Fred Wilson wrote this week about the need for an open social network, one where the users have complete control on their information.
Sean Ammirati wrote about the possible creation of an open ad network. An ad network where publishers get the all cake of the advertising budget (instead of the Google and rest of the ad networks way where they take a big cut of the advertising money).
It all brings me back to an old vision I had when I started my company NuConomy.
Back in the early days of 2006 when I just started to roll the idea in my head I thought about what was back then an absurd idea - do rev share with the end users. I thought about businesses like YouTube where millions of people are producing and uploading every day (basically doing all the work) and in the end Google (back then it was still YouTube) takes all the money.
It sounded very unfair in my head. I had a vision of a web where the people who produce the content gets not just the glory but also the money. I decided to develop a system that can measure the end user contribution to the business in order to decide how big his cut of the cake should be (I got to admit that today running incentives programs is just a feature in our system.
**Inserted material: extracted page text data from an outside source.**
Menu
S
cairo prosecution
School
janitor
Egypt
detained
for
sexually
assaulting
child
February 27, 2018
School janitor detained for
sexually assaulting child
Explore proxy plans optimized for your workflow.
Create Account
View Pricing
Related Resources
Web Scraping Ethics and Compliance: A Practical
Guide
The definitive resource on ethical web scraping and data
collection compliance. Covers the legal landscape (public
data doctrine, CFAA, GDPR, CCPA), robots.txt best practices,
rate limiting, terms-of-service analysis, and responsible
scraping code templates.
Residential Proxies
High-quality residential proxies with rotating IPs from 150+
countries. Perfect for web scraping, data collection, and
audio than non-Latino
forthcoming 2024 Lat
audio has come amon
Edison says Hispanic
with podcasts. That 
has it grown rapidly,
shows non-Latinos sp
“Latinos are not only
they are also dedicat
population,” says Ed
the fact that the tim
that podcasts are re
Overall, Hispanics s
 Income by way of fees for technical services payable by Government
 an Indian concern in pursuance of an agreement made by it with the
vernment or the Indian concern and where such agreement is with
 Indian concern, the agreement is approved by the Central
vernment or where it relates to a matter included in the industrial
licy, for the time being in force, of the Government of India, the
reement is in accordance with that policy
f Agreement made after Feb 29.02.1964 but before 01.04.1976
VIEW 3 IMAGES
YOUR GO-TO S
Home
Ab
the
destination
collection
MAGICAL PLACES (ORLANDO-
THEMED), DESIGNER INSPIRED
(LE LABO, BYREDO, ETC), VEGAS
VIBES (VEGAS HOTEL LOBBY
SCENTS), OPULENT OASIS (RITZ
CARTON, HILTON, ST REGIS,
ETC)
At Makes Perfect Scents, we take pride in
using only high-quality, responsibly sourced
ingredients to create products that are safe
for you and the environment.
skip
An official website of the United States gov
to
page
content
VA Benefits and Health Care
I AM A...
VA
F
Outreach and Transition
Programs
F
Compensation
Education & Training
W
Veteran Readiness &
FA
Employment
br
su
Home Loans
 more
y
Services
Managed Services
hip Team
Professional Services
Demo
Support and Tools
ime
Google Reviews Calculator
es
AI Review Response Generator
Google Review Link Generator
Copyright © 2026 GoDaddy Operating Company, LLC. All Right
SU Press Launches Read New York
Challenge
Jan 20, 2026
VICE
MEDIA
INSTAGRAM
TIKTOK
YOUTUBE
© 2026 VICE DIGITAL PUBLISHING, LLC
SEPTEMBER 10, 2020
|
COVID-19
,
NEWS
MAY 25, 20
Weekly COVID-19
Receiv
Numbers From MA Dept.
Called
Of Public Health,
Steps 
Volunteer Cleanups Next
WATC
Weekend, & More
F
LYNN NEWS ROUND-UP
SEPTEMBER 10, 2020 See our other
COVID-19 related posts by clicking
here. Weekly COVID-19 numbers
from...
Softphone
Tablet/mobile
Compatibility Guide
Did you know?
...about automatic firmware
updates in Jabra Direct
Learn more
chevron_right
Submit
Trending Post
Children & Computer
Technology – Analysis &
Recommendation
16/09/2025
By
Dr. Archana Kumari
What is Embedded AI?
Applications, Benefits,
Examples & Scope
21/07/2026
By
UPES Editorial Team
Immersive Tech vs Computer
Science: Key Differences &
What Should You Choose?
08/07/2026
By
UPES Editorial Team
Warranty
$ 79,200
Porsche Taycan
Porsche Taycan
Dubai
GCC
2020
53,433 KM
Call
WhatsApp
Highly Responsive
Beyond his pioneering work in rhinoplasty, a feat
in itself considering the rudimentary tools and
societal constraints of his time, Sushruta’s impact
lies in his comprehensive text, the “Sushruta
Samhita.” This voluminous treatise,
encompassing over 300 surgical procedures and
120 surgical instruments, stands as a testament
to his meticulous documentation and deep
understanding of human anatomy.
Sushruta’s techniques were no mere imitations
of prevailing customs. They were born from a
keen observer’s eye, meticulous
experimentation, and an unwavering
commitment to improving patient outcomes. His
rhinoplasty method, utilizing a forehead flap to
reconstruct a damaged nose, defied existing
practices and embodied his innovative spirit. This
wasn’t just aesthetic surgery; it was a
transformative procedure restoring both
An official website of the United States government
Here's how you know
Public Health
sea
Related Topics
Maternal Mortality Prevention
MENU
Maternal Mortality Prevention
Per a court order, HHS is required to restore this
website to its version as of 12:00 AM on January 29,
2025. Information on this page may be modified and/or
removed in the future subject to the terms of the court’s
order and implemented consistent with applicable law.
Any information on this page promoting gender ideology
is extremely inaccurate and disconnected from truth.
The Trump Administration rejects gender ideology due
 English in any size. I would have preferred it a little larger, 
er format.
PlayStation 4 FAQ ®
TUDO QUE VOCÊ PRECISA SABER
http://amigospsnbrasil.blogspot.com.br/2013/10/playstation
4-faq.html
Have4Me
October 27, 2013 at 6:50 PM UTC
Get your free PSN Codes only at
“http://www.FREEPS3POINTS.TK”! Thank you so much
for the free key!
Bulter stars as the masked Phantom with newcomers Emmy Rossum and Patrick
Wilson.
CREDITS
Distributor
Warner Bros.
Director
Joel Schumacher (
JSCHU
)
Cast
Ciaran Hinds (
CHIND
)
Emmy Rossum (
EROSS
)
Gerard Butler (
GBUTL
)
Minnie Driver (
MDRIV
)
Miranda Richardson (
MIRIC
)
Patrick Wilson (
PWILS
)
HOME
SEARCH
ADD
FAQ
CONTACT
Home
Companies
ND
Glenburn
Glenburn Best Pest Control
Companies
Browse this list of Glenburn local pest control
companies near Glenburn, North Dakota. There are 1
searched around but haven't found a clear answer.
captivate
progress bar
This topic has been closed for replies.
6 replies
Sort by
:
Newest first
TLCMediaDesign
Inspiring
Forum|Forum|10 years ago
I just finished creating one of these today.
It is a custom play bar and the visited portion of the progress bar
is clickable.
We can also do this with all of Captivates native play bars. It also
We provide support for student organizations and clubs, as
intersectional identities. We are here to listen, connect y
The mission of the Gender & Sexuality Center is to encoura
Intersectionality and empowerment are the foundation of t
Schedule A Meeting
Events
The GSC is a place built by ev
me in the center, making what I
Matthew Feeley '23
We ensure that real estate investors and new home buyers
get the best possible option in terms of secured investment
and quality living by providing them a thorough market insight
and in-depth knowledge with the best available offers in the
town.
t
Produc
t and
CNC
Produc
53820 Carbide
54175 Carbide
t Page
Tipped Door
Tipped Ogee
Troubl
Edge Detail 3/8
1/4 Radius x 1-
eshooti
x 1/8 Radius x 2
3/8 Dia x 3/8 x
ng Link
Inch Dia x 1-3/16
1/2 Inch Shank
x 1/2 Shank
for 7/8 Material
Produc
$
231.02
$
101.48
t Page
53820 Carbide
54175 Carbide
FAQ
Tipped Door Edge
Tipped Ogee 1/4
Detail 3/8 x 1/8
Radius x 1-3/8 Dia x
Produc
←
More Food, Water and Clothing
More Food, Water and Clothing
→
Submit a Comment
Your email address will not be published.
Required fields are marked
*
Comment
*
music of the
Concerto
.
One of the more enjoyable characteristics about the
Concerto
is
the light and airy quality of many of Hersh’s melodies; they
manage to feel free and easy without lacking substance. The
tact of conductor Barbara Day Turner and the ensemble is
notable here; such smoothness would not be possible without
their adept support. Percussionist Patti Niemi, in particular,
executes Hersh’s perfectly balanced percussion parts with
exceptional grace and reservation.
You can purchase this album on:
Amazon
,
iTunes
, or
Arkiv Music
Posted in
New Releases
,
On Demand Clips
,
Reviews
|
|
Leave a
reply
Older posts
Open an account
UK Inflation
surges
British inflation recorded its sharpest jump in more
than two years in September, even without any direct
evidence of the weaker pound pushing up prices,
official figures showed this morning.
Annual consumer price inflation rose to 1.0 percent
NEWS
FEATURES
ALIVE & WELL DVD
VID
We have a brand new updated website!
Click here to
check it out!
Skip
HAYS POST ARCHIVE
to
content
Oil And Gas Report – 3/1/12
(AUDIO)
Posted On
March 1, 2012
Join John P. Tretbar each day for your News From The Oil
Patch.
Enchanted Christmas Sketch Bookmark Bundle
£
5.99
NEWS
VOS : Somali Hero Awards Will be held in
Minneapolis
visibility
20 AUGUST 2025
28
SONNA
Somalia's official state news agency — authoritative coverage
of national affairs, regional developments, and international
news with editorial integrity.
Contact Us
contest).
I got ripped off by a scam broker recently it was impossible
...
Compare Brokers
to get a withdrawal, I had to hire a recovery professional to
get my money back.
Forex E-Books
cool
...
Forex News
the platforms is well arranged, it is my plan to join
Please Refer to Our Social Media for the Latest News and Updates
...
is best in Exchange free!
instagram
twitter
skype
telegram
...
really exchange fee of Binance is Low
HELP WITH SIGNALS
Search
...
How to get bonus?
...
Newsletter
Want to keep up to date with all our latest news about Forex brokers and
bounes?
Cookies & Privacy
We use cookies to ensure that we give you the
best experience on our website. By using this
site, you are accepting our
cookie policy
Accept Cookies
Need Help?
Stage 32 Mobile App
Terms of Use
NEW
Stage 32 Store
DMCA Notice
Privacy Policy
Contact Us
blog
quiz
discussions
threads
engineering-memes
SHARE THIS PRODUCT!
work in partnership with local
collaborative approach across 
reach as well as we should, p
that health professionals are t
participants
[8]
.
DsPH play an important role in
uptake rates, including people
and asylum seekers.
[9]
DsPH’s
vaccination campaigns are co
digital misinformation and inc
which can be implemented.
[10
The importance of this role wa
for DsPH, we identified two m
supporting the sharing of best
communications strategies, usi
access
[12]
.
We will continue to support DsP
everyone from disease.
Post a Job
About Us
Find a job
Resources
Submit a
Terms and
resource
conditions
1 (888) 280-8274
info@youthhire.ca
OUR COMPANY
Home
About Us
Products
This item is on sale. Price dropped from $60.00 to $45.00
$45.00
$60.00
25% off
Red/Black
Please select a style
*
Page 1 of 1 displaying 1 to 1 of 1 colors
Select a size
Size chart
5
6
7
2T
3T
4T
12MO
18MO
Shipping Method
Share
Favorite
The platform itself changed its focus to next gen analytics).
In my head I even envisioned totally new structure of business. Something I called "The Open Business" (taken from the concept of open source).
Imagine a business that his owned by its employees and ran completely by its employees. Everyone share of the business is decided by their direct contribution to the business.
Lets take for example the idea for an open social network.
You take an open source platform and start a new social network with a business model around advertising. Each user who joins the network gets a status of a virtual employee of the network and a shareholder of the company. How many shares does he gets? Depends on his exact contribution to the business.
Users that has more friends, upload and write more high rated content, invite more friends and drive more page views or clicks on ads gets bigger cut of the revenues every month.
It's that simple. In the open business the users are the shareholders. They are the employees. They not just own their information, they own the business itself.
I also gave a lot of thoughts about how this concept of open business can help drive the open source community.
Think of an ad based open source project, where all the developers that contributed to it gets a cut of its revenues. How you decide how much each developer will get? By their exact contribution the project. You can measure stuff like number of created/solved bugs, number of developed features, rating of features, spent hours, etc.
I know that most people who participate in open source are doing this for the community and not for profit, but can the open business be an open enough model that the community can actually embrace?